It must be said that Bugsy has more fun than anyone else in this movie. Eric Roberts's proclivity to excess is actually encouraged. LaPaglia's Luciano will enjoy himself intermittently, say, when he's softening up Sicily for an allied invasion while on sabbatical from the federal pen. But Meyer . . . well,
a cunning Dreyfuss restrains his own tendency toward overmuch; an audit is an audit, even of your own turpitudes. After all, Meyer rationalizes, he never shot anybody, personally.
Mamet insinuates that organized crime -- like organized religion, organized labor, the army, or the boxing ring -- is just another launching pad for upwardly mobile immigrants. Accordingly, we can think of Bugsy's Social Darwinism as primitive accumulation leading to the laissez-faire stage of capitalism, which then evolves into the higher monopolistic forms of Luciano's corporate-syndicalist vision, which then requires Lansky's sort of managerial revolution. As well as money, what's laundered are class and social origins.

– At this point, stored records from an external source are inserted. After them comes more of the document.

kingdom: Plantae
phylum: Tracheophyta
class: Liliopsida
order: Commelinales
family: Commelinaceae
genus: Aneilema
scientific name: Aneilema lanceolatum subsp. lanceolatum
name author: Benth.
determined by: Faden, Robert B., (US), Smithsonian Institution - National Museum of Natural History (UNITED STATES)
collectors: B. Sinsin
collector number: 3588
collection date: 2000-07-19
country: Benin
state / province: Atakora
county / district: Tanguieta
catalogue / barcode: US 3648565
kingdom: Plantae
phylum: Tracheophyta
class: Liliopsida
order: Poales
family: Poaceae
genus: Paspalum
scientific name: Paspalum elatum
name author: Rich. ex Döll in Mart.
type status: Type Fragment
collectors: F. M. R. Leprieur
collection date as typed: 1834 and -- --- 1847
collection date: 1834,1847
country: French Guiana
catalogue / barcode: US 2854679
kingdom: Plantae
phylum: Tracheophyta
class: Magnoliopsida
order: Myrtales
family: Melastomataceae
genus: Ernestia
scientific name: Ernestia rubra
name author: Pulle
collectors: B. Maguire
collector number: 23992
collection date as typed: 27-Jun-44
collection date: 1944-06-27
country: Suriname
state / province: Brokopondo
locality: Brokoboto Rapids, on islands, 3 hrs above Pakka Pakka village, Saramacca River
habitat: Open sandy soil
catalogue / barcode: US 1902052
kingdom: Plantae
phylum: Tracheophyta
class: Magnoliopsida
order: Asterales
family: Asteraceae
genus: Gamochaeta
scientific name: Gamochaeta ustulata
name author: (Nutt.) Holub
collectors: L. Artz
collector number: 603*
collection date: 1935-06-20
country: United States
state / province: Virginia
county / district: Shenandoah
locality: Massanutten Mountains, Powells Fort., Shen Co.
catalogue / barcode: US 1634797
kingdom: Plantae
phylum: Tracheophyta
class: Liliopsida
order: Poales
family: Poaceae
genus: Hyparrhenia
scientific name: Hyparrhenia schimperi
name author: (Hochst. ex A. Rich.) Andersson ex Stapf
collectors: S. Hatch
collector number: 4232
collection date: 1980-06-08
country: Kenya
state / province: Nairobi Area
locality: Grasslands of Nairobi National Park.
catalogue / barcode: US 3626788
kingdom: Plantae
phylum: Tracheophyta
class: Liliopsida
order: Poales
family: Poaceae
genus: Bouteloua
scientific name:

But maybe, in wanting some Spinoza to spice my Lansky, I'm as meretricious as Hollywood. Are Jewish gangsters supposed to be more interesting or intellectual than Italians, just because Warren Beatty and Harvey Keitel played Bugsy before Eric Roberts, and E. L. Doctorow and William S. Burroughs wrote novels about Dutch Schultz, and Scott Fitzgerald's Great Gatsby seems as crucial to our mythic imagination as Horatio Alger's Ragged Dick? Gangsters show up, too, in the novels of Saul Bellow and William Kennedy. It's as if, in an American literature of loners and losers, of deer-slayers, Lone Rangers, private eyes, and Huck Finns, we must always code our romance with money in fables of the urban outlaw, or end up as dead salesmen.